Commercial real estate report revisits 2009, forecasts for 2010
Fri, 01/22/2010 - 15:36
(Enterprise)
According to Commerce Real Estate Solutions, consumers’ retail spending patterns will continue to be conservative while investor interest should pick up for 2010.
Retail Market Year-End 2009
The most active parts of retail in 2009 were grocery and restaurants. New WinCo stores were built and Associated Food’s bought out a number of Albertsons’ supermarkets, while Smash Burger and Five Guys Burgers and Fries were new to the eatery market.
New construction of retail space is still well below normal, despite a four-fold increase from the first half of the year to the second. Nearly all of the new construction last year is attributed to the new WinCo stores in West Valley and Midvale.
The future of Cottonwood Mall redevelopment remains unknown, while the renovation of Trolley Square is finally moving forward and a mixed-use development scheduled for the Rice-Eccles Stadium parking lot area was canceled.
Forecast for 2010
Commerce Real Estate Solution’s report suggests that consumers will shift away from the purchase of less durable items and toward products that improve home values and boost energy efficiency.
Small business lending should increase, giving smaller local and regional retailers a chance to expand while softening business closures during 2010.
Office Market Year-End 2009
Salt Lake direct office vacancy climbed to 15.72 percent (up from 12.95 percent in 2008). Lease rates did not increase and office space absorption was positive.
New office space construction totaled 768,000 square feet compared to just over a million square feet in 2008. Most of this new space was in the suburbs.
Forecast for 2010
Positive job growth should return by third quarter of 2010, but the office market will lag behind. However, only 315,000 new square feet of office space will open up in this year and more than 75 percent of that space has already been leased.
Landlords will make big concessions to lease space and keep current tenants, including free rent and rent relief in exchange for longer leases.

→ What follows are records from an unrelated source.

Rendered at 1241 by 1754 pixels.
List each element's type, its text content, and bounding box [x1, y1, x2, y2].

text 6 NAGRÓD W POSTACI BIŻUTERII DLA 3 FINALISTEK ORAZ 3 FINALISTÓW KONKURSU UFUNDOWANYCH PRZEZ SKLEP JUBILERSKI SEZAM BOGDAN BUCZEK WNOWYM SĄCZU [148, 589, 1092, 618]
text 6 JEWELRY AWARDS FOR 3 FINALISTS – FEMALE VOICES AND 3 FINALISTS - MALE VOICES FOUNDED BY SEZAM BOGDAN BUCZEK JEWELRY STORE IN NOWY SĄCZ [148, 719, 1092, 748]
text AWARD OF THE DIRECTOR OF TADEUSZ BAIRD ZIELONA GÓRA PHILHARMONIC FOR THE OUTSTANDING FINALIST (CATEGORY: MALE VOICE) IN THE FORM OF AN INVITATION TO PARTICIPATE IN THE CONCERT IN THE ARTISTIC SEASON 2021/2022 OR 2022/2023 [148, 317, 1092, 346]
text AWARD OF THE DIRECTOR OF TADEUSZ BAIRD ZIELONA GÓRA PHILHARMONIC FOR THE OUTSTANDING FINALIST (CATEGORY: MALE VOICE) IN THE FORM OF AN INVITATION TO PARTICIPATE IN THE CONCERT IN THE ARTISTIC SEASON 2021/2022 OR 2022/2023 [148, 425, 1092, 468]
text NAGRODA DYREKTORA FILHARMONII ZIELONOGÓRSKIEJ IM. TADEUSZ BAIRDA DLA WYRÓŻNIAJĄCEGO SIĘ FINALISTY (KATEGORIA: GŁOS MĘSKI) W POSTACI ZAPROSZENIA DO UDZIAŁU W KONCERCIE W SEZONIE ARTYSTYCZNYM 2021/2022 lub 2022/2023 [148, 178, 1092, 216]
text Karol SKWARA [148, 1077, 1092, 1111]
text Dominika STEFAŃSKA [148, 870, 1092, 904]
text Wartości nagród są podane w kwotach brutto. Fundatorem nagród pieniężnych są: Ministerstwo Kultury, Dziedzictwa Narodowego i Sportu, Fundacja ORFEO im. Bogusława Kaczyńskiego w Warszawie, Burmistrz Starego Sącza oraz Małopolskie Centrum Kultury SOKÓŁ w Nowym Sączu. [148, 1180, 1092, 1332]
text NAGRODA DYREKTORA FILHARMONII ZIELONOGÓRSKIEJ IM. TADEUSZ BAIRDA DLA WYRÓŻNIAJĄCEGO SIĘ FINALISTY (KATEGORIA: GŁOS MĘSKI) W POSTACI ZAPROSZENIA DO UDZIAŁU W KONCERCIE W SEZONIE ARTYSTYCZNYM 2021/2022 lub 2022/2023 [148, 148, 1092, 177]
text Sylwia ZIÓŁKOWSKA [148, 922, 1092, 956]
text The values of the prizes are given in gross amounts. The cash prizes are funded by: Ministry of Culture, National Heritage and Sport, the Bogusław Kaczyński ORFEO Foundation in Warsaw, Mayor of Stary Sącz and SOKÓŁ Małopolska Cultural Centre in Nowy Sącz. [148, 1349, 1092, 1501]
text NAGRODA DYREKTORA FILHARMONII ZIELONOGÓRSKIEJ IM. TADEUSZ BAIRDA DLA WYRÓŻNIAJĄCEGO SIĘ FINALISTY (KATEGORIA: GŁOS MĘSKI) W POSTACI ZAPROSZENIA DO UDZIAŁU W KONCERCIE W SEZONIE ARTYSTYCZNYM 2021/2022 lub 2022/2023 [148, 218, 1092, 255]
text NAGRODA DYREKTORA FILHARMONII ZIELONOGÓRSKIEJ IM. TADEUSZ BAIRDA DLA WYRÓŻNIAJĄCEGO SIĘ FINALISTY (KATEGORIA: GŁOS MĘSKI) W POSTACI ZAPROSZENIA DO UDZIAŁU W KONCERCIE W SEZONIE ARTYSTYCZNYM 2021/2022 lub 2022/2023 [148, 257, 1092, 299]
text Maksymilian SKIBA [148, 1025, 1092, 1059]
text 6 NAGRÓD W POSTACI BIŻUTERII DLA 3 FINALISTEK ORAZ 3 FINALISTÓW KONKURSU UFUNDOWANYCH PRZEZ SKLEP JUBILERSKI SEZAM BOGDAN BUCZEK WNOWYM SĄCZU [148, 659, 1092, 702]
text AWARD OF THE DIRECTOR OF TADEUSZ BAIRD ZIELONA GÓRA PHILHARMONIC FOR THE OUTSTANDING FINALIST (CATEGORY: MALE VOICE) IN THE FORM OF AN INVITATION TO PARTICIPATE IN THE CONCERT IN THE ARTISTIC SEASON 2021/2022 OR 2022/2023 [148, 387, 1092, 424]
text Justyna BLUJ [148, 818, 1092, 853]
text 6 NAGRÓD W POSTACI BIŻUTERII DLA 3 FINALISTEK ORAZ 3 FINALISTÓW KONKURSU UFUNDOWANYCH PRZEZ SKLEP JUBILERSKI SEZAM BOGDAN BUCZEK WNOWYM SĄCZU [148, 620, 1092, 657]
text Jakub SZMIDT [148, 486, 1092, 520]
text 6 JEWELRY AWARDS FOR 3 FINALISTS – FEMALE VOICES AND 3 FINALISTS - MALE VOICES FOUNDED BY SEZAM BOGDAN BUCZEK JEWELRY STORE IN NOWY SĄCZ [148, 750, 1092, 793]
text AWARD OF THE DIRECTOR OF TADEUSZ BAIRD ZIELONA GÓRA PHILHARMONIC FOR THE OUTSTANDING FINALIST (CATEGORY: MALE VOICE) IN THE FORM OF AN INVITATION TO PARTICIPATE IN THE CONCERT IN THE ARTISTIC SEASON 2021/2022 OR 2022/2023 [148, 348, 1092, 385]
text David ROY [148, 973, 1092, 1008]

Investment Market Year-End 2009
There was a decline in investment activity in 2009, yet 75 percent of investors were local, up from 50 percent from the previous year.
Investment in apartment properties held steady and the vacancy of the overall apartment sector is at only 7 percent. Landlords are offering tenant concessions, which was not the case in 2008.
Due to lenders willing to work only with investors with strong credit, there were an unusually high number of cash transactions.
Forecast for 2010
Utah’s economy is further ahead of nearly every other state in the region, thus investor interest should pick up. However, cash sales or low-leverage transactions will continue until debt capital returns in greater quantity to the marketplace.
Investment in retail properties is still a challenge, but Commerce does expect to get more interest from out-of-state retailers. A recovery in investments is not expected until job growth becomes positive and credit becomes more available to businesses.
Industrial Year-End 2009
A number of large national and regional tenants chose to sub-lease some space in 2009. The cost to lease industrial space dropped 10 percent; in 2008 it was up 23.42 percent. The leasing of industrial space declined 25 percent last year.
Forecast for 2010
The complete halt of new industrial space construction will extend through 2010. Declining lease rates should stabilize. Tenants will continue to purse more short-term lease renewals.